**Excerpt provided**:

# # # #

I'm not sure, though, how far to take this. I suppose some people do believe that God real-ly is a very tall, elderly white man with a long flowing white beard - but does that belief (only that belief - not other beliefs about God) affect their actions in any significant way? Certainly, defining an irreal entity in terms of the everyday real is doing what I complained about above (stuffing back into the box etc.). But if you define God only as (to ridiculously quote Frank Zappa parodying late-sixties proto-new-age "seekers") "a cosmic love pulse matrix," as some sort of abstraction approachable only through counterliteral metaphoric waxings, why apply the label "God" to it at all?
At any rate, I'm finding it somewhat useful to be wary of re-realizing the irreal: to defend against both those who'd reduce the irreal to something you could pack in cardboard and throw into the back of a 1978 Chevy Nova, and against my own tendencies to utterly dismiss whatever isn't rationally explicable. That last attitude, in some respects, is rather like dismissing Wallace Stevens' jar because you can't pour water into it.
2 comments:
You must be right-handed.
-Janet
Handist! Or as we like to say in the Anti-Handist League, L.S.S.F.T.Q.C.! (That's pronounced "lssftqc" - right Rog?)

# # # #

**Required action A**:
Copy the blog excerpt word for word, beginning at the words "At any rate, I'm" and stopping after "- right Rog?)".
**Required action B**:
In the blog excerpt, what car is named as the place where someone could throw the irreal packed in cardboard?
**Required action C**:
List every person the blog excerpt names.
You won't need the items.

**Records supplied**:
# # # #

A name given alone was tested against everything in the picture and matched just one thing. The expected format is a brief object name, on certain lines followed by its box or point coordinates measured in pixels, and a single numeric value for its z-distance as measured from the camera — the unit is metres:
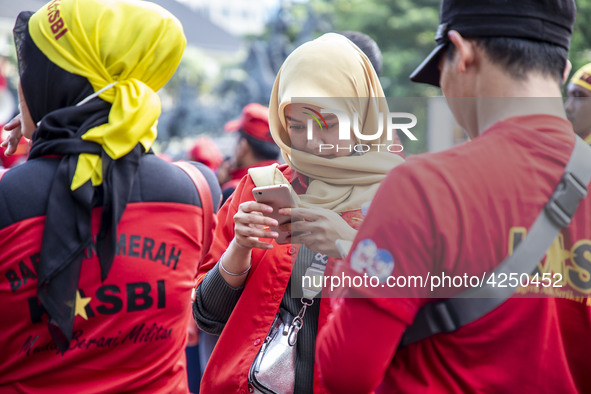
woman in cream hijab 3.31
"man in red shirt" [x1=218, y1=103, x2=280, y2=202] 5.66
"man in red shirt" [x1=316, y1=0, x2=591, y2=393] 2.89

# # # #

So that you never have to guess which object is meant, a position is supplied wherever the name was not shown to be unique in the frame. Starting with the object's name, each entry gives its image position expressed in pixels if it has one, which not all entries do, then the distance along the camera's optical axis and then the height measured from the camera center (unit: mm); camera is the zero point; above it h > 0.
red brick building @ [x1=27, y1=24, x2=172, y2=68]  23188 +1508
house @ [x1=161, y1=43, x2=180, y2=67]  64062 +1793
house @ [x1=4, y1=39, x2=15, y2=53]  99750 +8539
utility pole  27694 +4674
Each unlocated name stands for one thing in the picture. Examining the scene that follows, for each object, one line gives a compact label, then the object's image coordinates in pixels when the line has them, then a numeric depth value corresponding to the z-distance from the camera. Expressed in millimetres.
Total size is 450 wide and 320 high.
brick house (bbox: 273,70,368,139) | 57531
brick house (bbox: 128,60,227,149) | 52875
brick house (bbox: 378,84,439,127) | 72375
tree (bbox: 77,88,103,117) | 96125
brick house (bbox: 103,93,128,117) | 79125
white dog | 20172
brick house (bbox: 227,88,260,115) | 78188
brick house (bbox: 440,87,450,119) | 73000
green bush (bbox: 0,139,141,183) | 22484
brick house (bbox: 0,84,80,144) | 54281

# # # #

**Task solution A**:
At any rate, I'm finding it somewhat useful to be wary of re-realizing the irreal: to defend against both those who'd reduce the irreal to something you could pack in cardboard and throw into the back of a 1978 Chevy Nova, and against my own tendencies to utterly dismiss whatever isn't rationally explicable. That last attitude, in some respects, is rather like dismissing Wallace Stevens' jar because you can't pour water into it.
2 comments:
You must be right-handed.
-Janet
Handist! Or as we like to say in the Anti-Handist League, L.S.S.F.T.Q.C.! (That's pronounced "lssftqc" - right Rog?)

**Task solution B**:
A 1978 Chevy Nova.

**Task solution C**:
Frank Zappa, Wallace Stevens, Janet, Rog